=== Begin Enclosure ===
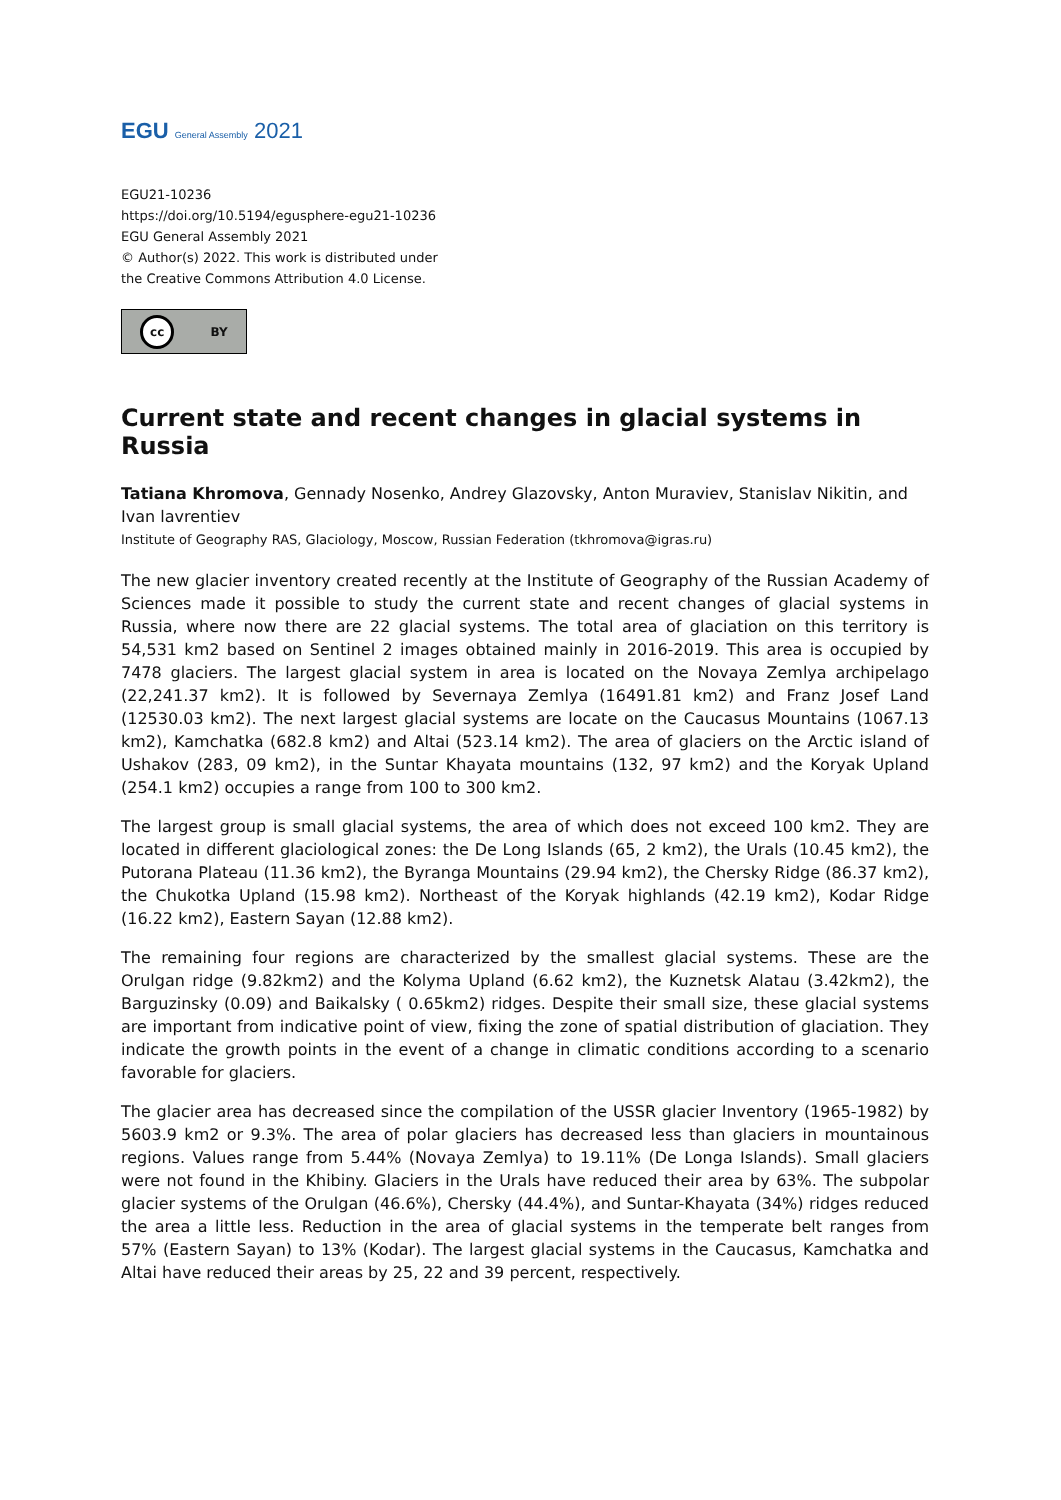EGU General Assembly 2021
EGU21-10236
https://doi.org/10.5194/egusphere-egu21-10236
EGU General Assembly 2021
© Author(s) 2022. This work is distributed under
the Creative Commons Attribution 4.0 License.
cc BY
Current state and recent changes in glacial systems in Russia
Tatiana Khromova, Gennady Nosenko, Andrey Glazovsky, Anton Muraviev, Stanislav Nikitin, and Ivan lavrentiev
Institute of Geography RAS, Glaciology, Moscow, Russian Federation (tkhromova@igras.ru)
The new glacier inventory created recently at the Institute of Geography of the Russian Academy of Sciences made it possible to study the current state and recent changes of glacial systems in Russia, where now there are 22 glacial systems. The total area of glaciation on this territory is 54,531 km2 based on Sentinel 2 images obtained mainly in 2016-2019. This area is occupied by 7478 glaciers. The largest glacial system in area is located on the Novaya Zemlya archipelago (22,241.37 km2). It is followed by Severnaya Zemlya (16491.81 km2) and Franz Josef Land (12530.03 km2). The next largest glacial systems are locate on the Caucasus Mountains (1067.13 km2), Kamchatka (682.8 km2) and Altai (523.14 km2). The area of glaciers on the Arctic island of Ushakov (283, 09 km2), in the Suntar Khayata mountains (132, 97 km2) and the Koryak Upland (254.1 km2) occupies a range from 100 to 300 km2.
The largest group is small glacial systems, the area of which does not exceed 100 km2. They are located in different glaciological zones: the De Long Islands (65, 2 km2), the Urals (10.45 km2), the Putorana Plateau (11.36 km2), the Byranga Mountains (29.94 km2), the Chersky Ridge (86.37 km2), the Chukotka Upland (15.98 km2). Northeast of the Koryak highlands (42.19 km2), Kodar Ridge (16.22 km2), Eastern Sayan (12.88 km2).
The remaining four regions are characterized by the smallest glacial systems. These are the Orulgan ridge (9.82km2) and the Kolyma Upland (6.62 km2), the Kuznetsk Alatau (3.42km2), the Barguzinsky (0.09) and Baikalsky ( 0.65km2) ridges. Despite their small size, these glacial systems are important from indicative point of view, fixing the zone of spatial distribution of glaciation. They indicate the growth points in the event of a change in climatic conditions according to a scenario favorable for glaciers.
The glacier area has decreased since the compilation of the USSR glacier Inventory (1965-1982) by 5603.9 km2 or 9.3%. The area of polar glaciers has decreased less than glaciers in mountainous regions. Values range from 5.44% (Novaya Zemlya) to 19.11% (De Longa Islands). Small glaciers were not found in the Khibiny. Glaciers in the Urals have reduced their area by 63%. The subpolar glacier systems of the Orulgan (46.6%), Chersky (44.4%), and Suntar-Khayata (34%) ridges reduced the area a little less. Reduction in the area of glacial systems in the temperate belt ranges from 57% (Eastern Sayan) to 13% (Kodar). The largest glacial systems in the Caucasus, Kamchatka and Altai have reduced their areas by 25, 22 and 39 percent, respectively.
=== End Enclosure ===
▶ _TASK BRIEF_
Search the listing above for the lines with "Tatiana Khromova, Gennady" and "Institute of Geography RAS, Glaciology, Moscow, Russian", then output those lines and all lines between them exactly.

▶ _EXERCISE ANSWER_
Tatiana Khromova, Gennady Nosenko, Andrey Glazovsky, Anton Muraviev, Stanislav Nikitin, and Ivan lavrentiev
Institute of Geography RAS, Glaciology, Moscow, Russian Federation (tkhromova@igras.ru)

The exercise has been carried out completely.